As higher public investment should be paid for by additional borrowing, there is just no scope for the kind of shift up in uncertainty that led to stage 2 of the Truss crisis, which in turn precipitated stage 3. In that sense, the Truss crisis has no relevance to a future Labour government wanting to increase public investment.


So why is Labour acting as if the opposite is true? They may have trimmed their public investment plans on greening the economy to diminish a potential attack line from the Conservatives at the next election, but they didn’t need to justify doing so by implying the economy could no longer afford additional public investment. As I noted in part 1, saying the economy can no longer afford to borrow to invest makes no sense in economic terms, and indeed additional much needed public investment is a key way the UK gets out of its current stagnation. Starmer even talked about this government maxing out its credit card, which is a terrible analogy to use and is indicative of basic macroeconomic muddled thinking.


Next week, in the final part of this series, I will look at why there are so many myths surrounding government debt, and why it is so important that a new Labour government does not succumb to these myths.

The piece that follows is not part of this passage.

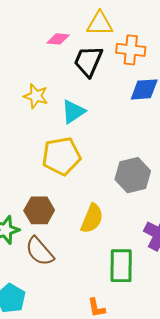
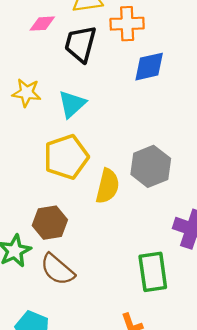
yellow semicircle: (92, 218) -> (108, 186), moved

[1] Use of the term ‘stage’ is not meant to imply a strictly sequential process, as the stages undoubtedly overlapped


[2] The Bank was undoubtedly right not to try and counteract the increase in bond rates generated by market expectations about its own future decisions on short term rates (stage 1). They were also right to intervene to provide a buyer for the government debt pension funds needed to sell (stage 3). Others can debate whether they were right or wrong not to intervene to try and offset the additional uncertainty (the ‘moron premium’) created by the government’s actions.


[3] Long term interest rates depend on expected short term rates over the period until the maturity of the long term asset. Central banks are not normally expected to keep short rates high for prolonged periods, so the interest rate on long term assets will rise by less than short term rates.